Un petit hululement adorable me répond, et je replie mon bras pour la rapprocher de moi.

- Je peux te caresser ? Enfin si tu n'es pas pleine de parasites bien sûr.

Sa tête s'incline, et son bec émet un petit claquement.

- Je prends ça pour un oui.

Ma main passe doucement sur sa tête, ses plumes sont toutes douces. Un dernier petit hululement lui échappe, puis l'oiseau déploie ses ailes et je l'aide à prendre son envol.

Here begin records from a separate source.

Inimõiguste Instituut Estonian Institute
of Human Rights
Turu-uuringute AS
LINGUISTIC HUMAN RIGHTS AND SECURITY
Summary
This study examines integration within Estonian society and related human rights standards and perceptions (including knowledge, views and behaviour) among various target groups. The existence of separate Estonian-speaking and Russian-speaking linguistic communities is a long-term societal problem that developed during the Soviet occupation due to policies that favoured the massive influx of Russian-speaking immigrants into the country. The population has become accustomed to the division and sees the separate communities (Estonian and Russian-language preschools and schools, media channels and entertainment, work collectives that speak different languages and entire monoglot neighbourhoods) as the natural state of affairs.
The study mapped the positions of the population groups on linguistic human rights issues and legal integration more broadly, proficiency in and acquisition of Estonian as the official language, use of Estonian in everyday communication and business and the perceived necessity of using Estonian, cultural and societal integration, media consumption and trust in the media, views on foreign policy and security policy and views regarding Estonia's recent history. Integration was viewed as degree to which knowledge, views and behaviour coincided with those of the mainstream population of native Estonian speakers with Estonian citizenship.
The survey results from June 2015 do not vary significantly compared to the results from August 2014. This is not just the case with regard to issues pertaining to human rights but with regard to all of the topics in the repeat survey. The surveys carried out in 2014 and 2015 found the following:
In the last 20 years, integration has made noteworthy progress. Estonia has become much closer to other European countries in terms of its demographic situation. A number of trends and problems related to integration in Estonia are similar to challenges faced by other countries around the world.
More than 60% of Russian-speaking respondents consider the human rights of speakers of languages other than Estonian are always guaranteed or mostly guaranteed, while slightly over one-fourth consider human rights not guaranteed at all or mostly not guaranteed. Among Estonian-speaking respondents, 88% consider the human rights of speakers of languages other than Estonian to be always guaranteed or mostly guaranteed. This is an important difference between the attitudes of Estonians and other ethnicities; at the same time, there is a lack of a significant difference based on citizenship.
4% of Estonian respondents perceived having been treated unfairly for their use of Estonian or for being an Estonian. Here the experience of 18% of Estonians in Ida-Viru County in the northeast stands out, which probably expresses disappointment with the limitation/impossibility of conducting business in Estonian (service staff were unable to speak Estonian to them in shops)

Mais, qu'est-ce que je fous sur un toit, bon sang ? À parler avec un piaf en plus ! Si je prends froid, j'aurai l'air maligne. Heureusement que j'ai laissé mes bijoux dans la chambre, je n'ose imaginer les blagues que Cassius me ferrait subir s'il avait assisté à ça.

Le soleil me cueille dans mon lit, et je me maudis encore plus pour mon caprice nocturne. Maintenant, je dois faire preuve de tout mon courage pour m'extirper de la couette et me préparer. Je m'habille, optant pour une tunique dont l'arrière se transforme en traîne, puis relève grossièrement mes cheveux dans une queue de cheval, avant d'y glisser un diadème qui pourrait nourrir une famille entière des bas quartiers pendant un mois. Je peux vous dire que ,quand j'en aurai fini avec cette mission, ça va bouger au palais. Il serait temps qu'ils enlèvent leurs œillères, et s'ils ne le font pas, je serai là pour les arracher. Après avoir ajouté une ridicule quantité de noir autour de mes yeux, je sors enfin de ma chambre, mon sac sous le bras. Le baron semble déjà en train de m'attendre dans la salle à manger. Tant mieux, j'espère qu'il a attendu longtemps.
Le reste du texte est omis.